RAG systems automatically retrieve relevant context based on semantic similarity:

  • user asks “what was our budget discussion?”
  • system embeds the query
  • retrieves top 5 semantically similar messages
  • adds them to context

nanoclaw requires the agent to explicitly search:

  • agent sees “what was our budget discussion?”
  • agent thinks “I need to search for this”
  • agent calls Grep or Read tool
  • agent adds findings to response

this is more transparent (you see the search happening) but less automatic (agent might forget to search).

trade-offs and design decisions

why 200 messages?

likely a balance between:

  • context window limits: keeping token count manageable
  • conversation coherence: 200 messages covers most multi-turn conversations
  • query performance: SQLite LIMIT 200 is fast even on large tables

why no embeddings?

embeddings add complexity:

  • need embedding API (OpenAI, Cohere, etc.) or local model
  • need vector storage and indexing
  • need embedding refresh on message updates
  • adds latency and cost

for a personal assistant handling dozens of groups, simplicity > sophistication.

why cursor-based?

alternatives:

  • time window (last 7 days): breaks if conversation is inactive for a week
  • fixed offset (messages 1000-1200): doesn’t adapt to conversation growth
  • cursor (since last processed): always picks up where you left off

cursor-based ensures continuity even with irregular message patterns.

why manual retrieval?

automatic RAG retrieval can:

  • add irrelevant context (semantic similarity isn’t perfect)
  • increase latency (every message triggers vector search)
  • use more tokens (retrieved chunks added to every request)

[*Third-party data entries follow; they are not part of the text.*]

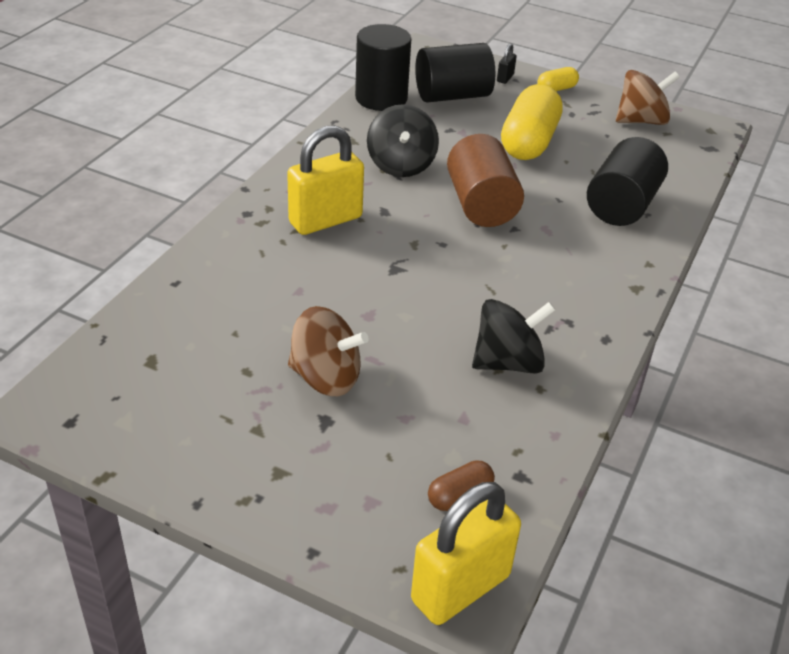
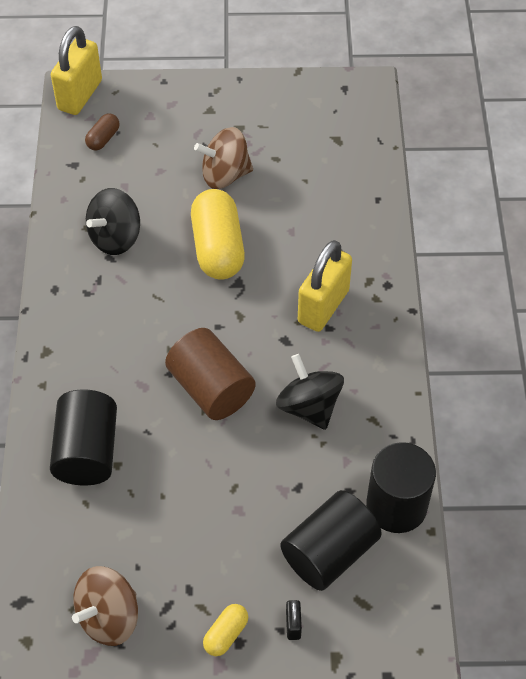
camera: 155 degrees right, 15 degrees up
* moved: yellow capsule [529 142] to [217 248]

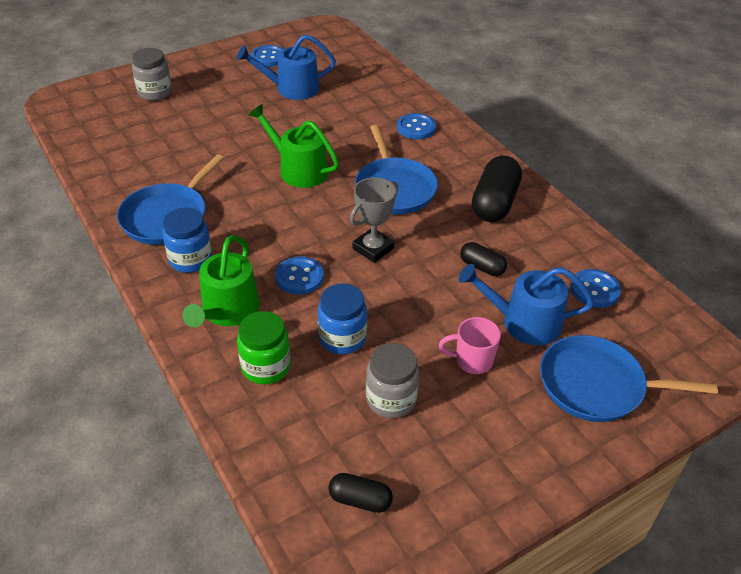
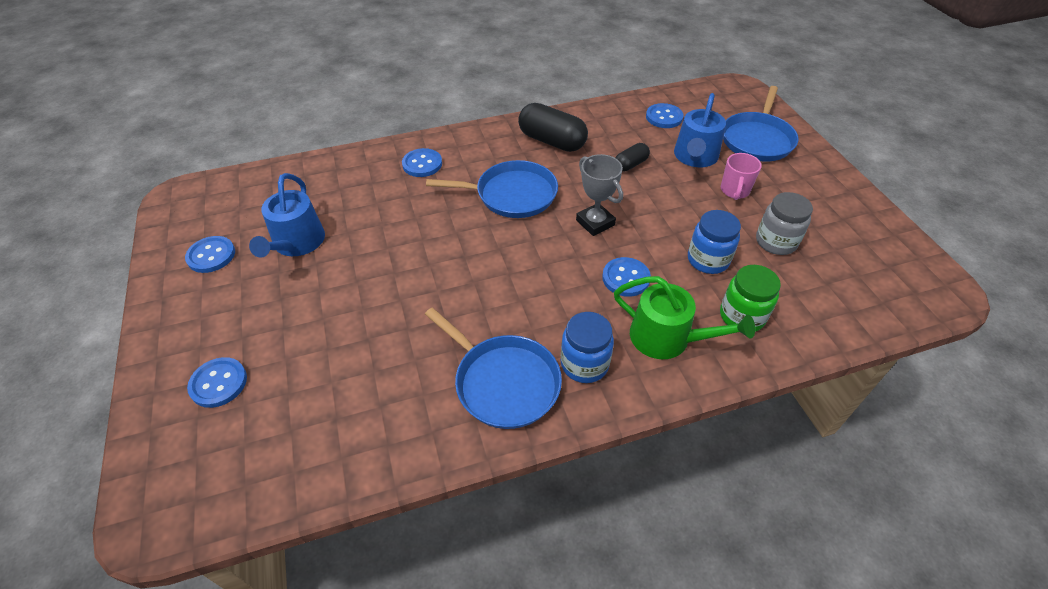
camera: 75 degrees left, 5 degrees up
* replaced: grey jar [155 92] to blue button [218 383]
* removed: green watering can [298 170]
* removed: black capsule [360 500]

manual retrieval gives the agent control over when to pay the cost of searching.

source citations

all analysis based on nanoclaw repository source code:

  1. database schema: src/db.ts lines 15-25
  2. getMessagesSince function: src/db.ts lines 341-364
  3. cursor advancement: src/index.ts lines 158-163, 183-184
  4. conversation folder docs: groups/main/CLAUDE.md line 39
  5. message filtering: excludes is_bot_message and bot-prefixed content

bottom line: nanoclaw’s memory is simple by design. no embeddings, no RAG, just SQLite with a 200-message rolling window and manual tool-based search. it trades automatic semantic retrieval for simplicity, transparency, and zero external dependencies.

for a multi-group WhatsApp assistant, that’s probably the right call.